• [Reading text]:
'''

Women in the postpartum who knew about FP were more likely to utilize PPFP than their counterparts. This result was in line with other studies conducted in Africa [74, 75]. This tells us that women’s exposure to FP information can increase demand for FP services and that sub-Saharan countries need to prioritise raising awareness on PPFP. This can cause positive behavioural change [76], addressing unmet FP needs, and help prevent abuse and unsafe abortion [77, 78]. While very little is known in Africa about the latter, the few existing studies suggest high rates of unsafe abortion and that improving FP services would be the best solution to prevent abortion [78, 79], corroborating therefore Bwazi et al. [54] who revealed a high rate of abortion among their respondents.
Findings from this review have also highlighted the influence of partners in using PPFP. The role of spouses’ disapproval and discussing using modern contraceptives with male partners shows how deep the inequity is in the household in terms of decision making. In most, if not all, SSA countries, the husband generally makes all important decisions for the family, including reproductive ones [80]. Sometimes secret contraceptive use is adopted where a woman in a family faces opposition and barriers to FP utilisation. However, FP users mostly respect their husbands’ decisions. This highlights the need for husbands or male partners to be involved in maternal health services and, most importantly, encouraged to accompany their wives/partners to ANC and PNC services as recommended in some Asian countries [81].

'''

• [Information supplied]:
'''

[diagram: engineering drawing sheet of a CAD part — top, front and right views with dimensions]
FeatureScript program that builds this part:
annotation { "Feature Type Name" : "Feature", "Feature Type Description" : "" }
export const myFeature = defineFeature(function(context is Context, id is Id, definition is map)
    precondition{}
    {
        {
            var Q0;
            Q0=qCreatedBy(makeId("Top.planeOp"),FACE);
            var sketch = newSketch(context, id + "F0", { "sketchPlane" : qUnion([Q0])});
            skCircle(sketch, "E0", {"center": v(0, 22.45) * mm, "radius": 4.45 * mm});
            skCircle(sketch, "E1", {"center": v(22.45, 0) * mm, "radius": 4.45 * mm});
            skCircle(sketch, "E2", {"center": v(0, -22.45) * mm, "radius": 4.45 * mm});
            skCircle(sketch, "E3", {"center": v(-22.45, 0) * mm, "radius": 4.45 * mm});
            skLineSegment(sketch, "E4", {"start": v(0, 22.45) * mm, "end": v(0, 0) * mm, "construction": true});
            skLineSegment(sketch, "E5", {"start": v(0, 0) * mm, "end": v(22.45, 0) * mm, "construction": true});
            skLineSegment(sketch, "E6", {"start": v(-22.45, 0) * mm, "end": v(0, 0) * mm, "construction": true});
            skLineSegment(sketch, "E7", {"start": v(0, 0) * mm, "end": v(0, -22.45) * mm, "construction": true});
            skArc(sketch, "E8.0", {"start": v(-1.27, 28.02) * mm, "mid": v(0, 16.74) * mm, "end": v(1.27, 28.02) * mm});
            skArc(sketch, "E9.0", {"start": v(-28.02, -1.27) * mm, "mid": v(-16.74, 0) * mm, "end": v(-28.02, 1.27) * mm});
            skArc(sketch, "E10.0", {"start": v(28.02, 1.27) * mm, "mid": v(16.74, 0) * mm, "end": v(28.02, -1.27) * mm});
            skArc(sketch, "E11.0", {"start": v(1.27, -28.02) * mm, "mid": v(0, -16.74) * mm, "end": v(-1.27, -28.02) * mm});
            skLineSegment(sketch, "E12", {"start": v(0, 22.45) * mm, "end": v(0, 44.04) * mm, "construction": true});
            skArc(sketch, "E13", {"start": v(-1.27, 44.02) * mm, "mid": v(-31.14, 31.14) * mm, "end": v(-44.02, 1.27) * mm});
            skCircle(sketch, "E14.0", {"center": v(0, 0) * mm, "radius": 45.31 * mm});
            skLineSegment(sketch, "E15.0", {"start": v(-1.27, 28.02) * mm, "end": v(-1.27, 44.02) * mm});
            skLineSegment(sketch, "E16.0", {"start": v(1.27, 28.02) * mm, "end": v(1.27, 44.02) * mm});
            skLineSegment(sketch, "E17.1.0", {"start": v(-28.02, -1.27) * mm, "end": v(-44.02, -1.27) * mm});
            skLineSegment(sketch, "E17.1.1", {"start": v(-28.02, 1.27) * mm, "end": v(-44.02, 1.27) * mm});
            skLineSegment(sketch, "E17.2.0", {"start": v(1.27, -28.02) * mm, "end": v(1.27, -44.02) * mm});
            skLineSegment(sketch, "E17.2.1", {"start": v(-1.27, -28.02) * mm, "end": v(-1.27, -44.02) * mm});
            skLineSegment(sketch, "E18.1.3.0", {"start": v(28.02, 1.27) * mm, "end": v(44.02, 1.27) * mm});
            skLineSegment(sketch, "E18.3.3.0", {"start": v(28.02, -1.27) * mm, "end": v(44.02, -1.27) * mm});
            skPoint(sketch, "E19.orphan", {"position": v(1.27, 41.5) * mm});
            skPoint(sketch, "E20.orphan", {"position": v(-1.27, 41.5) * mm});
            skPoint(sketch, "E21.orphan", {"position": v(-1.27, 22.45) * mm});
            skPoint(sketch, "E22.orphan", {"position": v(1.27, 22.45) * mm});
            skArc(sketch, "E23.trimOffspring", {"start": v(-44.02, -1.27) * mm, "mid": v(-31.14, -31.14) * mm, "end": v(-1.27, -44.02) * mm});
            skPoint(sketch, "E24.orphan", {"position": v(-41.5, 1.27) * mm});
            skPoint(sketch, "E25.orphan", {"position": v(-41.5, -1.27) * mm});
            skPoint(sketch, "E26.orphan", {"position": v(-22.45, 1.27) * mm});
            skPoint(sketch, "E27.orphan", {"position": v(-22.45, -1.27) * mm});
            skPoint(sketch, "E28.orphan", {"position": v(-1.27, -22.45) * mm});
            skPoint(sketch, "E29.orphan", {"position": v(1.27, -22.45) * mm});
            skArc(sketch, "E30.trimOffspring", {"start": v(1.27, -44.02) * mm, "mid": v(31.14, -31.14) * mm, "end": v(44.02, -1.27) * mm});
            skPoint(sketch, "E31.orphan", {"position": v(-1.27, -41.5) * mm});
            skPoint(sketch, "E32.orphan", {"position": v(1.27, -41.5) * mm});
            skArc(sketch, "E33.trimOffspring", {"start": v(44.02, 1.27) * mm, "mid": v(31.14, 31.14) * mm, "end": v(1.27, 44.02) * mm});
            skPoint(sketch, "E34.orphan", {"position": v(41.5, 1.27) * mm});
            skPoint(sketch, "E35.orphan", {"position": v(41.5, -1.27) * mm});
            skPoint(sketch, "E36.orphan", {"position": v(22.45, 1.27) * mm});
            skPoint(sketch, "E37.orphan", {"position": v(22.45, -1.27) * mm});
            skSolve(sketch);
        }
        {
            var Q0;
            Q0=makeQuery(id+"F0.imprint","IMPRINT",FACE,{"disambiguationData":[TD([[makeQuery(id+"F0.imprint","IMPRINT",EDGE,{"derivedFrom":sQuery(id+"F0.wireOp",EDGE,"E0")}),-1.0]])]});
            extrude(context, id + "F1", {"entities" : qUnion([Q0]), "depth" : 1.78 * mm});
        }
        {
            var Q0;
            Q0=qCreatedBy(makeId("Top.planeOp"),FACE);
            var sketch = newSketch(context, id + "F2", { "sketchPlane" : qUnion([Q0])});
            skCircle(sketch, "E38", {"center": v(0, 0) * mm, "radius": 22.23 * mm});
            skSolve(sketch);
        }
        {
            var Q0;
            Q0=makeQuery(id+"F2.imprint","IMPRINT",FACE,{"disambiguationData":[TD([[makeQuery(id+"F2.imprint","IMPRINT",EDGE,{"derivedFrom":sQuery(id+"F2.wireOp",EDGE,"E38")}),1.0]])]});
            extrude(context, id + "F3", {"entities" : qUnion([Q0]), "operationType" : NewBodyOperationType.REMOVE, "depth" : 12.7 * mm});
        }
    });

'''

• [Problem requirements]: Please copy out the passage on postpartum family planning above in full, word for word.

• [Answer to this exercise]:
Women in the postpartum who knew about FP were more likely to utilize PPFP than their counterparts. This result was in line with other studies conducted in Africa [74, 75]. This tells us that women’s exposure to FP information can increase demand for FP services and that sub-Saharan countries need to prioritise raising awareness on PPFP. This can cause positive behavioural change [76], addressing unmet FP needs, and help prevent abuse and unsafe abortion [77, 78]. While very little is known in Africa about the latter, the few existing studies suggest high rates of unsafe abortion and that improving FP services would be the best solution to prevent abortion [78, 79], corroborating therefore Bwazi et al. [54] who revealed a high rate of abortion among their respondents.
Findings from this review have also highlighted the influence of partners in using PPFP. The role of spouses’ disapproval and discussing using modern contraceptives with male partners shows how deep the inequity is in the household in terms of decision making. In most, if not all, SSA countries, the husband generally makes all important decisions for the family, including reproductive ones [80]. Sometimes secret contraceptive use is adopted where a woman in a family faces opposition and barriers to FP utilisation. However, FP users mostly respect their husbands’ decisions. This highlights the need for husbands or male partners to be involved in maternal health services and, most importantly, encouraged to accompany their wives/partners to ANC and PNC services as recommended in some Asian countries [81].